__TEXT SHOWN__.
--- --- ---

All the musicians were clad in what might once have been white dress shirts, but were now streaked in soot and blood, ready to show us the wars they’d been through. They all seemed on fire, but frontman D.G. was especially riveting to watch — like a human canister of nitroglycerin going off in a non-stop sequence of detonations.

 

 

 

And the band’s marvelously multifaceted music was just as adrenalizing and dynamic as I expected it would be. They seem to be riding the forward wave of metal, bringing together so much of what’s happening now that is most emotionally involving in extreme music. An extraordinary set.

 

 

 

 

 

 

 

 

 

 

Svartidauði has become at least as well-known on a global scale as Sinmara and the band who preceded them last night — perhaps even more so — but their music dwells over on the more terrifying end of the Icelandic black metal spectrum. Not for nothing is their name a conjunction of the Icelandic words for “black death”.

 

 

 

These are mind-benders and bone-manglers, their twisted, dissonant leads and flensing riffs disorienting the brain, and their tumultuous, ever-changing drum rhythms and progressions shaking the spine. The music’s relentless intensity is a result not only of the ferocious, mercurial, and otherworldly machinations of the music but also the harrowing terrors of the vocalist.

--- --- ---

__GIVEN DATA__.
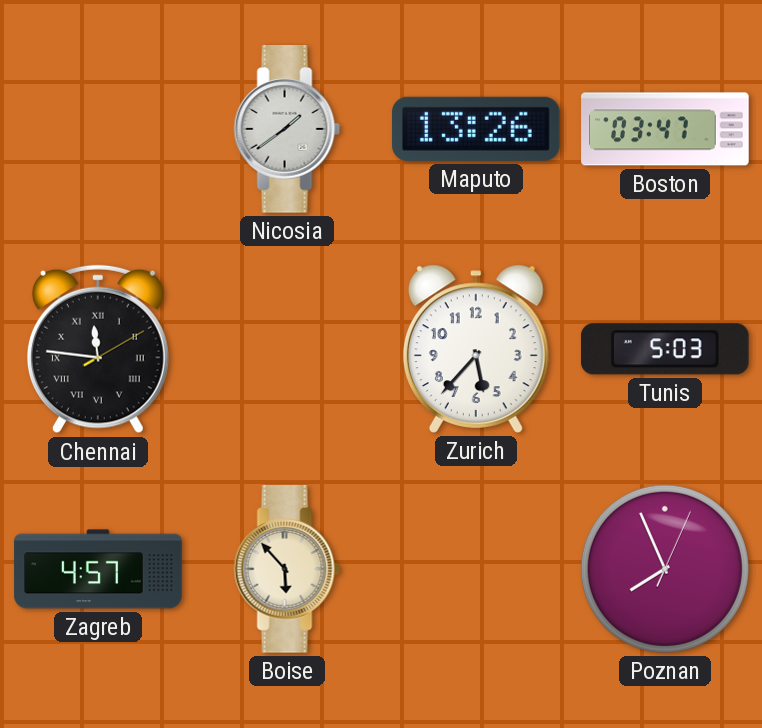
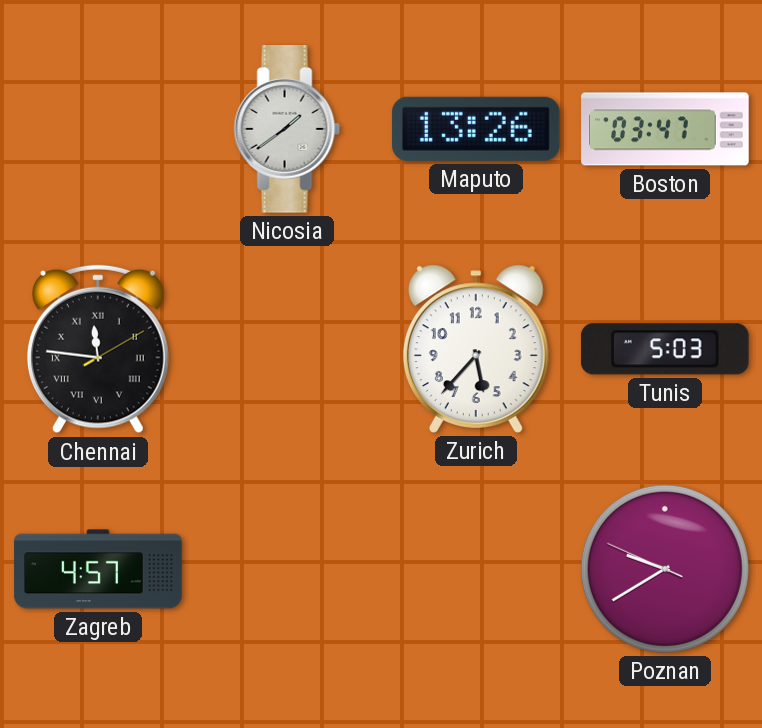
Boise: 5:53 -> none
Poznan: 7:56 -> 9:39
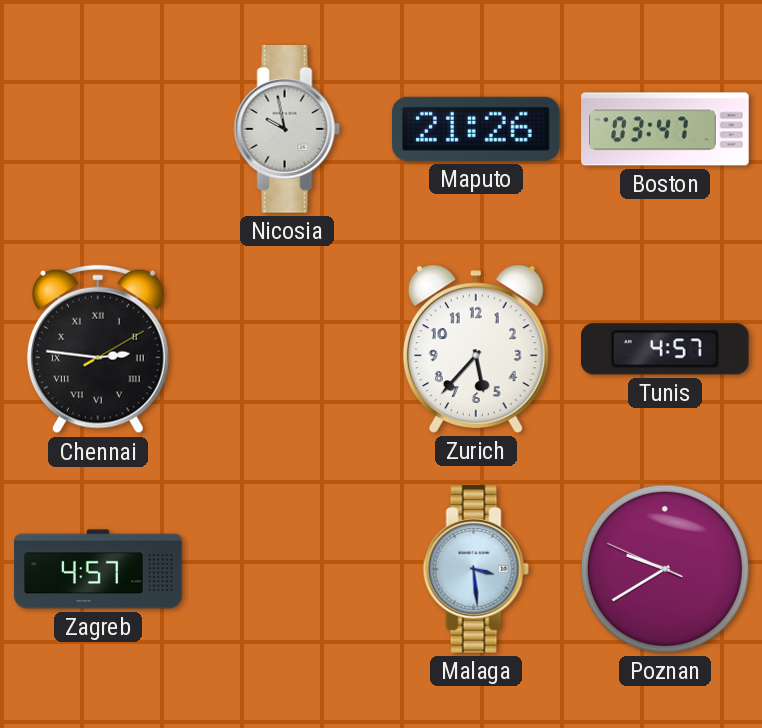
Nicosia: 1:39 -> 9:58
Maputo: 13:26 -> 21:26
Chennai: 11:46 -> 2:46
Tunis: 5:03 -> 4:57
Malaga: none -> 3:29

--- --- ---

__WHAT IS EXPECTED__.
From the concert review, extract the stretch from "All the musicians" through "sequence of detonations." word for word.

__RESPONSE TO THIS TASK__.
All the musicians were clad in what might once have been white dress shirts, but were now streaked in soot and blood, ready to show us the wars they’d been through. They all seemed on fire, but frontman D.G. was especially riveting to watch — like a human canister of nitroglycerin going off in a non-stop sequence of detonations.